The error is measured by comparing with the analytic solution using the routine incomp_viscous_converge_error.py in analysis/. To generate the plot below, run

python incompressible_viscous/tests/convergence_errors.py convergence_errors.txt

or convergence_errors_no_limiter.txt after running with that option. Then:

python incompressible_viscous/tests/convergence_plot.py
_images/incomp_viscous_converge.png

The solver is converging but below second-order, unlike the inviscid case. Limiting does not seem to make a difference here.

Exercises#

Explorations#

  • Disable the MAC projection and run the converge problem—is the method still 2nd order?

  • Disable all projections—does the solution still even try to preserve \(\nabla \cdot U = 0\)?

  • Experiment with what is projected.
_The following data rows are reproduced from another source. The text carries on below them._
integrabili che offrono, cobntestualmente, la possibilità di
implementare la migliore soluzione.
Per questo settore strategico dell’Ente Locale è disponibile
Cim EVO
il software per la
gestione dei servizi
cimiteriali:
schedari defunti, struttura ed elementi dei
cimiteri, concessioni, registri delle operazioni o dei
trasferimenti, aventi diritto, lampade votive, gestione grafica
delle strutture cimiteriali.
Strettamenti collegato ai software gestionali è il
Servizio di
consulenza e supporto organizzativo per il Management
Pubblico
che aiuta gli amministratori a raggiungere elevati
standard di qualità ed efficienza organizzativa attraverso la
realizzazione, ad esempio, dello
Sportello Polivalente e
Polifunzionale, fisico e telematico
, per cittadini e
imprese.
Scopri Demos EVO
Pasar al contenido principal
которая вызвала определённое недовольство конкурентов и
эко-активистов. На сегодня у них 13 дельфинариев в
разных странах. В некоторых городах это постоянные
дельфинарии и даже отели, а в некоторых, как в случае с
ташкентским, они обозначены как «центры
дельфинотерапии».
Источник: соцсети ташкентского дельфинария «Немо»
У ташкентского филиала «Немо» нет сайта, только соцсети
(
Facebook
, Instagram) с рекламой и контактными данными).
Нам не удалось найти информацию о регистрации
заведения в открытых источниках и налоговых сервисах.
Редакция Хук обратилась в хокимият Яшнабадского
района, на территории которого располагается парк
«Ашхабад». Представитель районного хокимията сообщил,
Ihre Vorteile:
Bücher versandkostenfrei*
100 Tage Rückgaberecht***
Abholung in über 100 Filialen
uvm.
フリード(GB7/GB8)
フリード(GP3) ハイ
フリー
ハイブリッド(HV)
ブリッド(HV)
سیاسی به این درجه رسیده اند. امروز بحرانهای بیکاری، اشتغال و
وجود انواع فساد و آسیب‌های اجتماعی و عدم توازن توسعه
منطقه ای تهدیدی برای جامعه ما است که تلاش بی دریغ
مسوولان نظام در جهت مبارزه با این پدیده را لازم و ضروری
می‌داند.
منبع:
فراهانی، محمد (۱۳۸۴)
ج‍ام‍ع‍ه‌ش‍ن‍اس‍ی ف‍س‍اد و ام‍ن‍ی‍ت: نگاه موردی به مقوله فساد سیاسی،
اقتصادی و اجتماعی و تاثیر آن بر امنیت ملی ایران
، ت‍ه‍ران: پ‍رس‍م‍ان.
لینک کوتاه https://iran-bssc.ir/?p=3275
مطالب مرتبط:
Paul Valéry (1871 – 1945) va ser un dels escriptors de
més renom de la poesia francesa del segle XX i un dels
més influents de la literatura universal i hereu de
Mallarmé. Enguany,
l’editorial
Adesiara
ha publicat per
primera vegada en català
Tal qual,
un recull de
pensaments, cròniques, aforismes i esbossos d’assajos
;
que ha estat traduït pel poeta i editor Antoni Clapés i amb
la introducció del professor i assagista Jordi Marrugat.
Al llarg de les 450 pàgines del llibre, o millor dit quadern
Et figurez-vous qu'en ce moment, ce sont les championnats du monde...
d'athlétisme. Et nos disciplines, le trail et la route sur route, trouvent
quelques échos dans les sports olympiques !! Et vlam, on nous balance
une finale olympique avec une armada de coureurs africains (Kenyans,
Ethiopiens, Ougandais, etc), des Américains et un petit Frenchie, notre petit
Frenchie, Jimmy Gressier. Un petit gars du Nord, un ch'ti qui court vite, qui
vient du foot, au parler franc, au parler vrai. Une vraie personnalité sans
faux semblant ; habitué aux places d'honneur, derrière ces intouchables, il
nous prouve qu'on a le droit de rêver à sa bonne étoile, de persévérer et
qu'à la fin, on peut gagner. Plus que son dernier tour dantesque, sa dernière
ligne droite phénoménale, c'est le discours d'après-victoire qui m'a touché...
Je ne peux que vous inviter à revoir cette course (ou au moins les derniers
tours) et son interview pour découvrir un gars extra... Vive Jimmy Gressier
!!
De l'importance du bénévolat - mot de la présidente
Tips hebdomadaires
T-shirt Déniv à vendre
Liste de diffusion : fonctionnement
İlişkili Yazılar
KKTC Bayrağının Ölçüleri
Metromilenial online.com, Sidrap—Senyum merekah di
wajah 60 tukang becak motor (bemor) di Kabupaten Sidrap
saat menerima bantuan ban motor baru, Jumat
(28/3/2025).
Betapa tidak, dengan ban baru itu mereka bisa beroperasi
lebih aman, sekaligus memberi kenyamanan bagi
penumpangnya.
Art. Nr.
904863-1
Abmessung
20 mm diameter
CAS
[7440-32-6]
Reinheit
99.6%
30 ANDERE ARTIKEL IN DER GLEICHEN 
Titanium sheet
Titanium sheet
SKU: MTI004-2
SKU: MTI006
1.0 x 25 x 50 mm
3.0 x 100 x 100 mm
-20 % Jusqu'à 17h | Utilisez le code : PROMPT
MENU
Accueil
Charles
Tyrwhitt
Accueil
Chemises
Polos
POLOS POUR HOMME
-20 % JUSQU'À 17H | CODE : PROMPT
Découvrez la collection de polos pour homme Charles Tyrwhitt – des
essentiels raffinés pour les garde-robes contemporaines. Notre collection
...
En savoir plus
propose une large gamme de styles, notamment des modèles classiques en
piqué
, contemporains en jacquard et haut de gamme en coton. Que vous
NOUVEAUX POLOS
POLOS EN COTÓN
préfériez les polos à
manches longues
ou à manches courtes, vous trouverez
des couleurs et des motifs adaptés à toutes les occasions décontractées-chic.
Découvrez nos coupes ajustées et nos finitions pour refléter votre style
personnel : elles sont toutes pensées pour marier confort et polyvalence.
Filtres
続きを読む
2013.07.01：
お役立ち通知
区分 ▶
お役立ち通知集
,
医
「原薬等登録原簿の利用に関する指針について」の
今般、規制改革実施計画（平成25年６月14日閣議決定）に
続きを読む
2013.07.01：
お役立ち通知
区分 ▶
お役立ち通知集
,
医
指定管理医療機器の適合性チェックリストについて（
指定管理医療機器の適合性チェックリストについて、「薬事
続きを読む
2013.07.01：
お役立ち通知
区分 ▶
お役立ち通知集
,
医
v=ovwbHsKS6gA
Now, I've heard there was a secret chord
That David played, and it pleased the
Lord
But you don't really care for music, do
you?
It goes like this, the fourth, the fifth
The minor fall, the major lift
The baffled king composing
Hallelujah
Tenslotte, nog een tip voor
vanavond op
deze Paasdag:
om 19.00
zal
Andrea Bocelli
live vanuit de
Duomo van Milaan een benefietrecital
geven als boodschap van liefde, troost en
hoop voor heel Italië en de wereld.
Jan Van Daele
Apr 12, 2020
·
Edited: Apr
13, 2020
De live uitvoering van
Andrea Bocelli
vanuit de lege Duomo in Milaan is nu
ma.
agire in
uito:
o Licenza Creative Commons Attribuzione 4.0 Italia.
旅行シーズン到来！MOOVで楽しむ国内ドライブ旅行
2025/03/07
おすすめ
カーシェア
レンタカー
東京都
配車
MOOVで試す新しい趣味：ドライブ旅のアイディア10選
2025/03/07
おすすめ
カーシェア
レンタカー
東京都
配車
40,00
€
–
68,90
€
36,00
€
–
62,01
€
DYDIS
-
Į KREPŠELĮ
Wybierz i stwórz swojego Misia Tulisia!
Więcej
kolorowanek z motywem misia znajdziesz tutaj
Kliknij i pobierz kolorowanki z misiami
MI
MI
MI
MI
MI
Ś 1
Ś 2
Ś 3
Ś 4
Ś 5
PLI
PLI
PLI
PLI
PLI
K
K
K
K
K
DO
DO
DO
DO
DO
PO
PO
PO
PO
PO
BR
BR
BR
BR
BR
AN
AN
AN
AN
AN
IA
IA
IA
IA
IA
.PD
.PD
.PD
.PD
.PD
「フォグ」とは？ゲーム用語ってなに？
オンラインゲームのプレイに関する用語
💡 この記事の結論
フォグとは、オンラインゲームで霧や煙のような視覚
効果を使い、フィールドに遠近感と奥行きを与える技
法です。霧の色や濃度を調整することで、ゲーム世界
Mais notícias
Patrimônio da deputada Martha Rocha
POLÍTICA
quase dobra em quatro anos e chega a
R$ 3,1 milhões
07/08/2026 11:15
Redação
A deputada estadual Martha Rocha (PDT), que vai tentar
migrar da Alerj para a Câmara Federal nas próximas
Try projecting \(U_t\) to see if that makes a difference.

  • In the lid-driven cavity problem, when does the solution reach a steady-state?

  • [GhiaGhiaShin82] give benchmark velocities at different Reynolds number for the lid-driven cavity problem (see their Table I). Do we agree with their results?

Extensions#

  • Switch the final projection from a cell-centered approximate projection to a nodal projection. This will require writing a new multigrid solver that operates on nodal data.

  • Switch to a variable density system. This will require adding a mass continuity equation that is advected and switching the projections to a variable-coefficient form (since ρ now enters).